We removed panel C and D, and changed the legend.

1. In Table 2, list steatosis and fibrosis parameters at enrollment and study end, and assess statistical significance. 

We completed table 2 with fibrosis parameters. While concerning the steatotic parameters a significant technical limitation exists. Due to the multi-year duration of the study, different ultrasound platforms and software versions were utilized. Specifically, for steatosis  parameters (TAI, TSI, and USFF), baseline measurements are limited as the initial equipment lacked the capability to capture these metrics. 
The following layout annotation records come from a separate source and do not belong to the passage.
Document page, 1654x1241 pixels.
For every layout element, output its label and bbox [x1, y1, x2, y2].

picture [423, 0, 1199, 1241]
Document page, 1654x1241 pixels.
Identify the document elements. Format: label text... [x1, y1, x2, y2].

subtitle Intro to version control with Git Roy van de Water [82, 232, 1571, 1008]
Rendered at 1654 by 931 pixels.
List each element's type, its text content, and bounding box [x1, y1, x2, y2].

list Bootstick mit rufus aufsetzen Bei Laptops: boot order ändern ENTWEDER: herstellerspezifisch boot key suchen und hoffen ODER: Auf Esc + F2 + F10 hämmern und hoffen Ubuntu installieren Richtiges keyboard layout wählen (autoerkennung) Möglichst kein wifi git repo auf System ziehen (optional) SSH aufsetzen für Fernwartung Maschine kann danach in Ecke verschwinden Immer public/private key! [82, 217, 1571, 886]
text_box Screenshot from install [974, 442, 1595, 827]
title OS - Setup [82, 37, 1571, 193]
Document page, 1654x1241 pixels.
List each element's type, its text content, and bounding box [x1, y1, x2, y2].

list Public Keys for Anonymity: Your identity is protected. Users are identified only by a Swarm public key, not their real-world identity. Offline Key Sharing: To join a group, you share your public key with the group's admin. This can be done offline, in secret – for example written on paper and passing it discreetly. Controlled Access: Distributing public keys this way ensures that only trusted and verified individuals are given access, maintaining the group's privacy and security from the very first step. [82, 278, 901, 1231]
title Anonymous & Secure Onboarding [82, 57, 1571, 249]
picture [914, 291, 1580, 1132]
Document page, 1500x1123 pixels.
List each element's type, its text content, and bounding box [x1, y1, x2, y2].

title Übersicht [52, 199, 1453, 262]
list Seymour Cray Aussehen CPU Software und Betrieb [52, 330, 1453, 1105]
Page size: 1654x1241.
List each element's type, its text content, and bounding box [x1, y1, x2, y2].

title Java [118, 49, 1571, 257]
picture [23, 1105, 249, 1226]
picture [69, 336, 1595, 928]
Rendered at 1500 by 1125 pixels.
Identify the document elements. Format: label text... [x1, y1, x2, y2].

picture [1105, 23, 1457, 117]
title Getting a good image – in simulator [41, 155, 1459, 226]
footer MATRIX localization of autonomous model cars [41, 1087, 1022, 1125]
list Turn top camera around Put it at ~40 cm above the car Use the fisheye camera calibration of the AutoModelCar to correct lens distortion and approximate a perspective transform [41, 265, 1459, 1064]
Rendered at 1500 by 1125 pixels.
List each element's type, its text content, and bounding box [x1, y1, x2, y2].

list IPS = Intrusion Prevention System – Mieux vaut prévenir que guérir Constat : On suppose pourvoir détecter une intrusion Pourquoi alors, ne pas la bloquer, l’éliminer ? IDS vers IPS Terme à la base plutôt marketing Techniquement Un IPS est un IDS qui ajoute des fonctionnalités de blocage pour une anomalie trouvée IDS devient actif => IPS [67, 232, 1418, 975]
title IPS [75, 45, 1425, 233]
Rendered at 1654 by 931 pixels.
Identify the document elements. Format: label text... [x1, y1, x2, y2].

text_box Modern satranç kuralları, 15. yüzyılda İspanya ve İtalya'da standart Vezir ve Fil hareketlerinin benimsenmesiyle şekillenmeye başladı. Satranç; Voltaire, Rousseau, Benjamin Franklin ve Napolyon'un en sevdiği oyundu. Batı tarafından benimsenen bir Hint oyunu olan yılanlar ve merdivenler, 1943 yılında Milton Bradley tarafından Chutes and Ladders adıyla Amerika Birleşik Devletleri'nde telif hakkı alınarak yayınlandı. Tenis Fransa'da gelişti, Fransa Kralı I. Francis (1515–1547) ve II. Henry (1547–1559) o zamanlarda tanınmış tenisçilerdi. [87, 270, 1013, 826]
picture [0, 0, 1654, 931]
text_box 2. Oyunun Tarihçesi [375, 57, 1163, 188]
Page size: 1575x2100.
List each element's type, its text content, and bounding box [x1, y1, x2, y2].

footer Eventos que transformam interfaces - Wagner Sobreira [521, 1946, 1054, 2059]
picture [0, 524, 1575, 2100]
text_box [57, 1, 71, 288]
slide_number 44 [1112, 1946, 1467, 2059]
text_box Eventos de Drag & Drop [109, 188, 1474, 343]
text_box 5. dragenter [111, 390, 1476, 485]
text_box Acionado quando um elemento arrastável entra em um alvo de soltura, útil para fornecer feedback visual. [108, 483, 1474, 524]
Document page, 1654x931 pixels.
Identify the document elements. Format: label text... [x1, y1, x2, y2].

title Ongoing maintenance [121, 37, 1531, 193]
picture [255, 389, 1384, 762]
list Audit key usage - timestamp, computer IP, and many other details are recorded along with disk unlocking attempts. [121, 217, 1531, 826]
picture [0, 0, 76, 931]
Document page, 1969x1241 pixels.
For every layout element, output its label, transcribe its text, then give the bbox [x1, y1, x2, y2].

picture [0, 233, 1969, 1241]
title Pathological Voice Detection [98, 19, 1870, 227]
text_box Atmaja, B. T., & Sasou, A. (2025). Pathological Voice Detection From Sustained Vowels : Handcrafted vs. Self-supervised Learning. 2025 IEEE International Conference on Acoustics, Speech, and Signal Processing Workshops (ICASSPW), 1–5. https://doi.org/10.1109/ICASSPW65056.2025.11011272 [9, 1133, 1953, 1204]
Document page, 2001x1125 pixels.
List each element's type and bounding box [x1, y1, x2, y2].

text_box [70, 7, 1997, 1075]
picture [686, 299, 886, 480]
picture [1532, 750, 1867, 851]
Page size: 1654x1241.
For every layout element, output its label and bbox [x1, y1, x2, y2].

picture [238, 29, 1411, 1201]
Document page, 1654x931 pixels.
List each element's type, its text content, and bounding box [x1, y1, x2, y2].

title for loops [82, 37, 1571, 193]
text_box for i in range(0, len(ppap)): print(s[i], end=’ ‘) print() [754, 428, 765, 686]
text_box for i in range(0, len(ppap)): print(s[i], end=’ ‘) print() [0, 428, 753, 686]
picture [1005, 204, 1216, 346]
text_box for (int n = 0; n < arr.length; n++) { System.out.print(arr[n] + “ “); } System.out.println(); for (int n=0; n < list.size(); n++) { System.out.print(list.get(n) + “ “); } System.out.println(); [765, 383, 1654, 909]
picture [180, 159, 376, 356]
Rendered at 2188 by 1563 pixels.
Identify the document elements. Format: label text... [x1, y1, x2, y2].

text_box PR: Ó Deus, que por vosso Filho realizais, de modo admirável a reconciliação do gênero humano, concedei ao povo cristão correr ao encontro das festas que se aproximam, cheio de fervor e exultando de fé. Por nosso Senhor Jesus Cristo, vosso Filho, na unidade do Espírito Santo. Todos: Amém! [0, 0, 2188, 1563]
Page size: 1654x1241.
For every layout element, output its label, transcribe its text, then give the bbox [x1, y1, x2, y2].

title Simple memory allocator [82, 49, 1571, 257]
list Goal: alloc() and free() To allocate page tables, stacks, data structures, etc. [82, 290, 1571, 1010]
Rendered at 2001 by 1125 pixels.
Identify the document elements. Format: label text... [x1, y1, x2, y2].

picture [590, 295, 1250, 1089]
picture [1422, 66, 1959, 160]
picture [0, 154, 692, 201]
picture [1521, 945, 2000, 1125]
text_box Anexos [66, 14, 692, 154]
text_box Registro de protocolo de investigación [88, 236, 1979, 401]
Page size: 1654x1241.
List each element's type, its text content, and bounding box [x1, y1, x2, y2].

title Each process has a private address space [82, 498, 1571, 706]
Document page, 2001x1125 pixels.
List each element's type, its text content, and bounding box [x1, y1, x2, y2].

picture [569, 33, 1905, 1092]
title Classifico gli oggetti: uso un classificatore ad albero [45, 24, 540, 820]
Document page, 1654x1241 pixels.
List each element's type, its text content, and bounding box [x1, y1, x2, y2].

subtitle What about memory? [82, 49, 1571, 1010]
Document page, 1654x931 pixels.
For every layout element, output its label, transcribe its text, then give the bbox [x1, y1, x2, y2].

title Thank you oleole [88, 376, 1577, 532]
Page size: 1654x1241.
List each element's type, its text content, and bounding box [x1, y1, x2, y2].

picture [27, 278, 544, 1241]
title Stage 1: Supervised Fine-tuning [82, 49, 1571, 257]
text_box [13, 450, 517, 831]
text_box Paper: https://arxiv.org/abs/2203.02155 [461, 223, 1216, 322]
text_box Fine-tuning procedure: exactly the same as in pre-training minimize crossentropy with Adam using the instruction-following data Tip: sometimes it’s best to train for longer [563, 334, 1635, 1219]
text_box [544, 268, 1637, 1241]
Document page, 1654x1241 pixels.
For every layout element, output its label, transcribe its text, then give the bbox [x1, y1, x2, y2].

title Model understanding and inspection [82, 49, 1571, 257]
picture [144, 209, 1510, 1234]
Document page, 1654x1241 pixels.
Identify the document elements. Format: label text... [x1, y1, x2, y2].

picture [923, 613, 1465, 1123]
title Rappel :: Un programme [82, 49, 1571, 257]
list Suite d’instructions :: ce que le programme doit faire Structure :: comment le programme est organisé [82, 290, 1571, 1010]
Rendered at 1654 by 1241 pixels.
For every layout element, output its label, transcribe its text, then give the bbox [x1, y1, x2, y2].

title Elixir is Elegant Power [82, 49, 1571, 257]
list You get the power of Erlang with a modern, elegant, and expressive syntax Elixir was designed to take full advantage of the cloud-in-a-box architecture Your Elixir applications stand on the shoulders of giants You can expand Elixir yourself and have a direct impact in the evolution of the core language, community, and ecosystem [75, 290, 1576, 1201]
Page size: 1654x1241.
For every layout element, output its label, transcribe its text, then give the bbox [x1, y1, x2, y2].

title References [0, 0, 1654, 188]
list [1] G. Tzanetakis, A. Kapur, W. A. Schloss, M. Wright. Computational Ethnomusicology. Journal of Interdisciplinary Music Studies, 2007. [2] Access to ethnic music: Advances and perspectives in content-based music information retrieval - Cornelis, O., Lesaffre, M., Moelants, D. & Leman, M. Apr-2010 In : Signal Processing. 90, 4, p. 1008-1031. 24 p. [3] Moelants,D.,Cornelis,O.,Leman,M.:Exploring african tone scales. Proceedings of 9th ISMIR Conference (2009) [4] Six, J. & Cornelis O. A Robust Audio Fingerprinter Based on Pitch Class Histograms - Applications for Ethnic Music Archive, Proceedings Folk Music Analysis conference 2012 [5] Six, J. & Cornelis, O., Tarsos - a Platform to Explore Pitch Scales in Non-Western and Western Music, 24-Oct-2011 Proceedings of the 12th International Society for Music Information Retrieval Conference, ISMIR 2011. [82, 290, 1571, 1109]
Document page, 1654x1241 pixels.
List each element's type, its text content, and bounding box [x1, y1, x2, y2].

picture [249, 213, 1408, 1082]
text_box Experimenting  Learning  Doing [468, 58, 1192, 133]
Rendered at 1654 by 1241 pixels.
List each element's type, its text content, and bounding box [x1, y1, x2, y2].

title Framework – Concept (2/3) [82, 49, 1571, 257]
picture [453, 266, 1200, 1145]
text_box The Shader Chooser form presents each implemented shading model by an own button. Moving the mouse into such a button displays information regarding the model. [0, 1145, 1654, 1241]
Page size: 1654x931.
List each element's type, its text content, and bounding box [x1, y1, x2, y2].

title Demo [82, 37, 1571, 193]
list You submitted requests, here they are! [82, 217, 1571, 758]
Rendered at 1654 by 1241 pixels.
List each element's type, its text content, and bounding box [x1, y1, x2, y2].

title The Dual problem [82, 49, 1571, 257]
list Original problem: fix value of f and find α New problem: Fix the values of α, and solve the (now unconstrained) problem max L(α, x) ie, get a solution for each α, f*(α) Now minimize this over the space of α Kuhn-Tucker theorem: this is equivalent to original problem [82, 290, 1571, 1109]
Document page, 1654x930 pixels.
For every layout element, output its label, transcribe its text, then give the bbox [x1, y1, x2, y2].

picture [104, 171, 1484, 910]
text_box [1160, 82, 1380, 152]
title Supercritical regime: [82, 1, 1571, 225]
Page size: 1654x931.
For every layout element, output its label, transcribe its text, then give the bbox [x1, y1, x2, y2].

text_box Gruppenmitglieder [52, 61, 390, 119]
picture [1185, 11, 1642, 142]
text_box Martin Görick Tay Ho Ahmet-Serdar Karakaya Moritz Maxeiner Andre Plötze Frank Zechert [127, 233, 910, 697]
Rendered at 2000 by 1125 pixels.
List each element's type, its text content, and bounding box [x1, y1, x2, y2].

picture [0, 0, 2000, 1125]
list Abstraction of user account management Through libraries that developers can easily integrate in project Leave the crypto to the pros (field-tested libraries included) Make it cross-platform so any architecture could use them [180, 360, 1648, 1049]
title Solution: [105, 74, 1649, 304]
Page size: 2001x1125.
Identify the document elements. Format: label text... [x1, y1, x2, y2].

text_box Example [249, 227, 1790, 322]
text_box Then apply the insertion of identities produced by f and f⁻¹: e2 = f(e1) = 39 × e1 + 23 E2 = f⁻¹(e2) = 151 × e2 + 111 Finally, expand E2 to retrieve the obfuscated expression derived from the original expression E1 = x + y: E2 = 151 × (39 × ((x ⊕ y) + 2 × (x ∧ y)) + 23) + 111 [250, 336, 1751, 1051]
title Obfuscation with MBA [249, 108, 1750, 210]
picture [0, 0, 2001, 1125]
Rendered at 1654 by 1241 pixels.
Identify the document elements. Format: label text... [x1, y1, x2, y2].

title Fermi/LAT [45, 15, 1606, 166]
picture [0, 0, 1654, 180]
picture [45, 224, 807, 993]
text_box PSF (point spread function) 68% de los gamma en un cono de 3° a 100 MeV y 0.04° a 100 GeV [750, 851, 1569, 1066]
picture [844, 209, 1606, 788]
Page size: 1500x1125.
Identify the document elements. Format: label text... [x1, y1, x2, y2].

1. Change the x-axis label in Figure 3.

On figure 3. correlation matrix was visualized, where the different colored dots represent the magnitude and direction of the correlations between the variables. The color bar at the right side of the plot represents the Pearson correlation coefficient.

As suggested by the Reviewer, we have updated the X-axis labels in Figure 3 to include the full names of the variables and their respective units (e.g., Liver stiffness (kPa), Serum copper (µmol/L), serum coeuloplasmin (g/l)."

1. For Figure 6, clarify your point as A and B appear almost identical.

We are appreciate for your comment. We agree with the reviewer that panels A and B were redundant. Panel B was originally intended to highlight a trend using a regression line; however, we acknowledge that it did not provide additional significant information beyond what was already visible in Panel A. We have therefore removed the duplicate panel and kept only the most representative image. Figure 6 has been updated accordingly in the revised manuscript.

1. The discussion should focus more on the study’s results.

We have refocused the Discussion section on our primary study results and original data, significantly reducing the general literature overview to prioritize our findings.

Reviewer 2 Report

Comments and Suggestions for Authors

The author has answered all my questions. I have no further comments.

Author Response

We are appreciate for your review. 

Round 3

Reviewer 1 Report

Comments and Suggestions for Authors

The author addressed most of my comments. No gold standard is still a concern.